Playing the violin during brain surgery
The patient is a violinist in the Isle Of Wight Symphony Orchestra, in the UK.
I used to be involved with this kind of surgery, trying to develop electrophysiological techniques that would show the surgeon exactly where he was in relation to the vulnerable sensory and motor areas. Historically there are those famous studies where surgeons would stimulate brain regions with small electrical currents to see whether and which parts of the body twitched! Unfortunately nothing we came up with was really reliable enough for the patient to be able to stay asleep throughout. I can't really see the point of being so specific as to get the patient to play the violin when simple instructions to move the limbs would provide the relevant information.
"Weird flex, but ok"
The original TV news broadcast finished with a brief interview with the lead surgeon (not on the posted video, unfortunately) who remarked that it was interesting and instructive to see how the signals from the brain varied according to how the patient was controlling the bow and her left hand fingers.
I can see why she was concerned. Maybe they would have kept her asleep if she hadn't mentioned her playing. With the tumour in the right frontal lobe there should have been no danger to the right arm.
We need one of those labeled brain charts.
Violinists are alleged to have an expanded sensory area representing the left hand but I think the evidence for that is only from non-invasive imaging of blood flow. A missed opportunity to poke around some more!
I think people staying awake during brain surgery is quite common, isn't it, so that they can get a better idea of the geography of what they are working on?
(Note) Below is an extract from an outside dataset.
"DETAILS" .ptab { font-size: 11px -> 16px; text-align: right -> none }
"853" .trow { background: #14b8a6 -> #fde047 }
This raises some interesting viomedical and other possibilities:
For anyone that has knowledge of this type of surgery, I have often wondered ;
First, Sander, you have misnamed three. One's hair SURGERY, proper medical name trichotomy (from thrix/trichos meaning hair and tomos meaning cutting), and the last two are transplants and should have been so named. But additionally:
Rosemary - that's the big question. The functions of the cerebral cortex are distributed according to a "homunculus" i.e. a rough map of the human body and sense organs, and although there are anatomical landmarks associated with the convolutions of the cortex that provide useful clues the exact position of the sensori-motor area concerned with the hand is often ambiguous. That's why these operations are often performed with the patient awake, and why the likes of me get conscripted to help by stimulating the cortex to see what moves or what the patient feels. Areas in front of the motor cortex are generally regarded as "non-specific"and therefore non-critical, although that simply means we don't know in any detail what they do!
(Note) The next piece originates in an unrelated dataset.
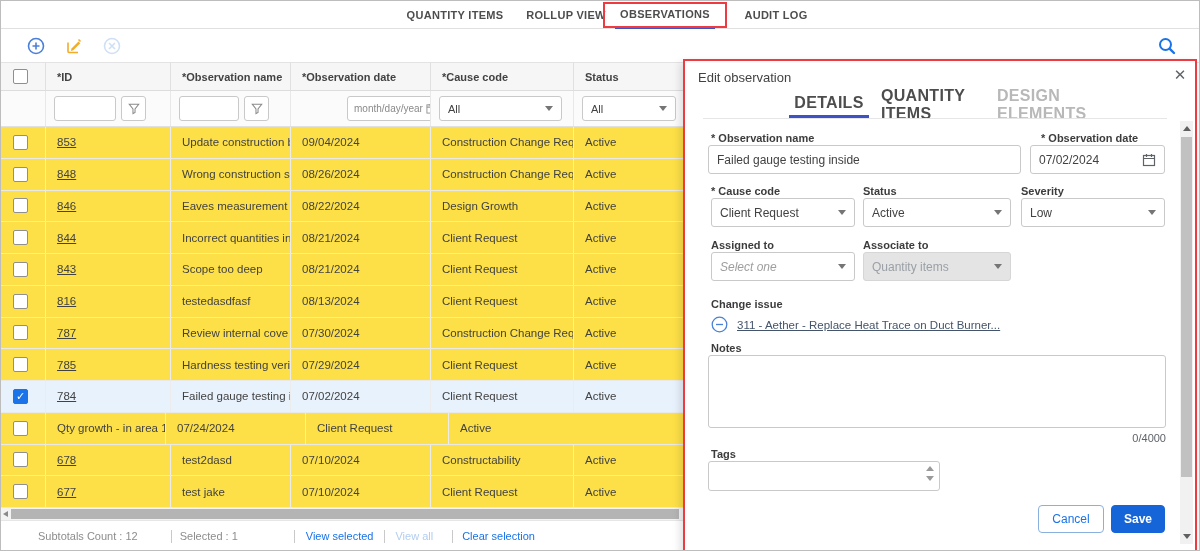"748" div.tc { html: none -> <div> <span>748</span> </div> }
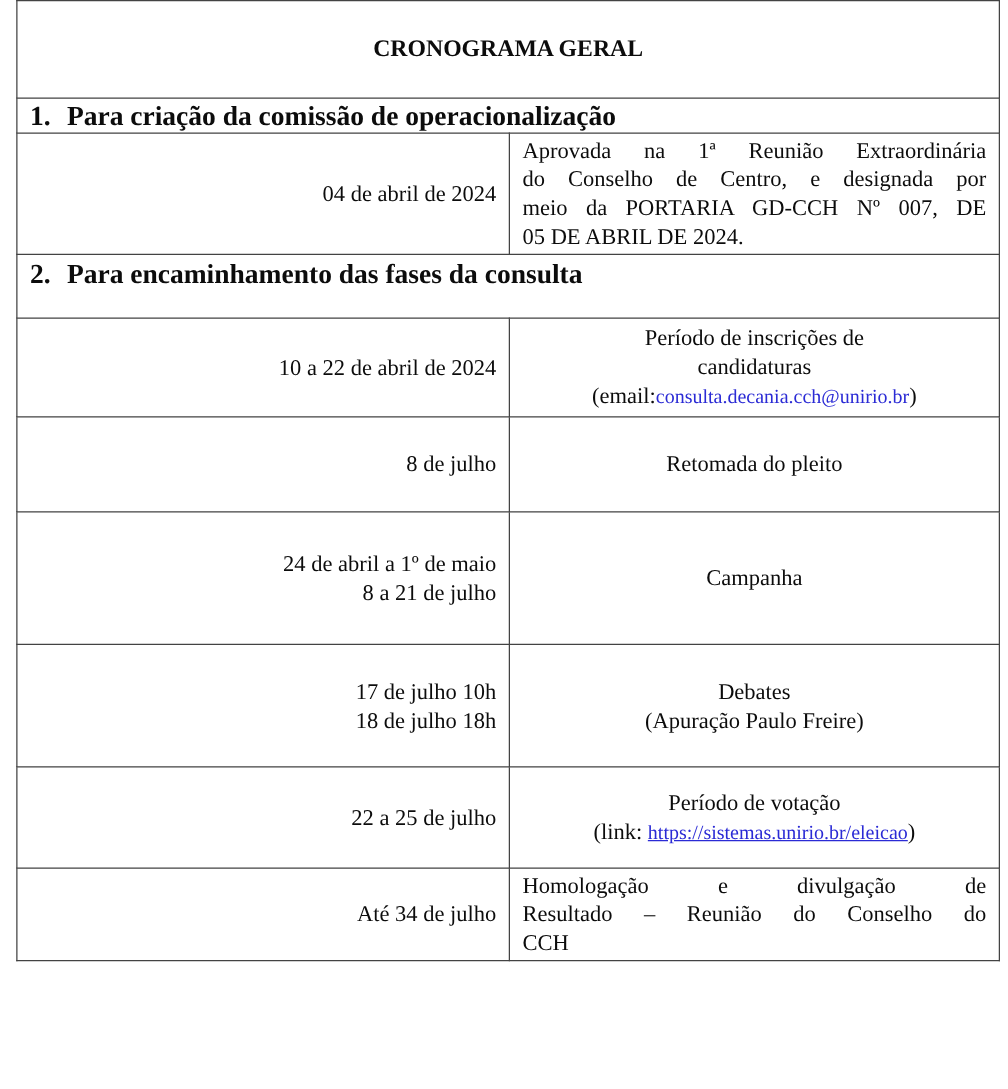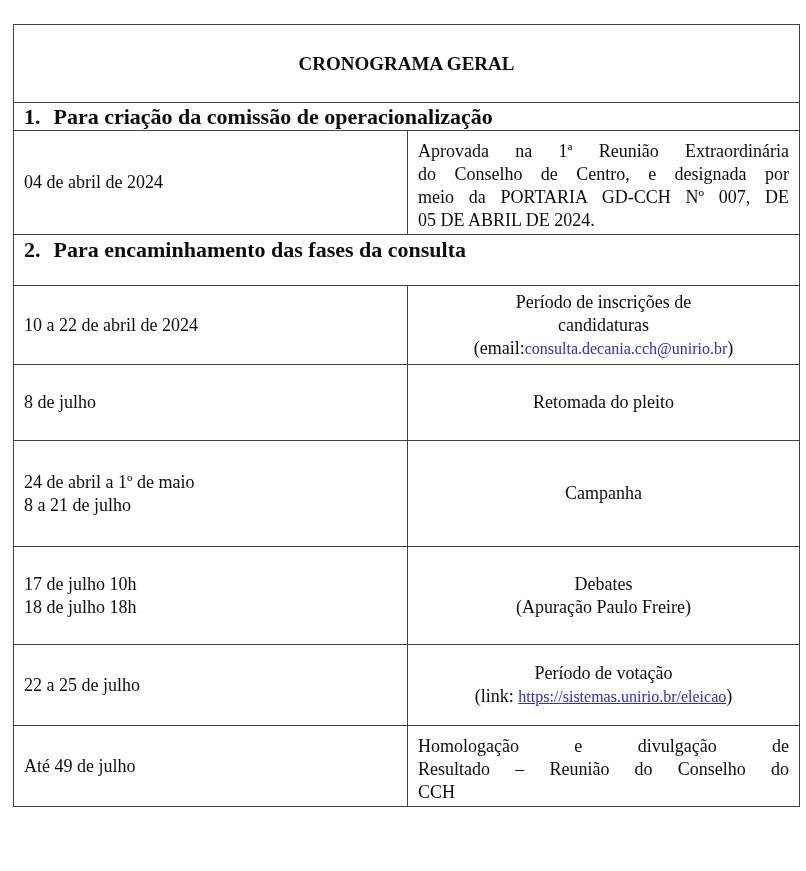"CRONOGRAMA GERAL" .table-wrap { top: 24px -> 0 }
Thank you Steve. I guess more specifically , how can the patient tell that the surgeon is getting close to the motor area for the R hand before the bow clatters to the surgery floor?
We try to establish the location of the motor area by stimulation before the surgeon reaches for the scalpel or ultrasonic aspirator, whatever they use these days (my experience is about 15 years old and recollection a bit hazy!). The patient shouldn't feel anything as the tumour is being removed, but if the bow starts to wobble or the fingers stop moving the surgeon should know to back off and go carefully to minimise the risk. A lot depends on how well-defined the tumour is; encapsulated is best but an infiltrating tumour may be impossible to remove completely without causing a degree of motor deficit.
Sander wrote, "Heart surgery for violinists who play without emotion."
Here's the big question:
Steve, many thanks for your posts. They have the information and background I was looking for.
Did she say it was a no brainer? ;-)
I recall reading an article which said that surgeons perform better when classical music is being played in the operating room, so I can see violin players taking it upon themselves to ensure that that happens.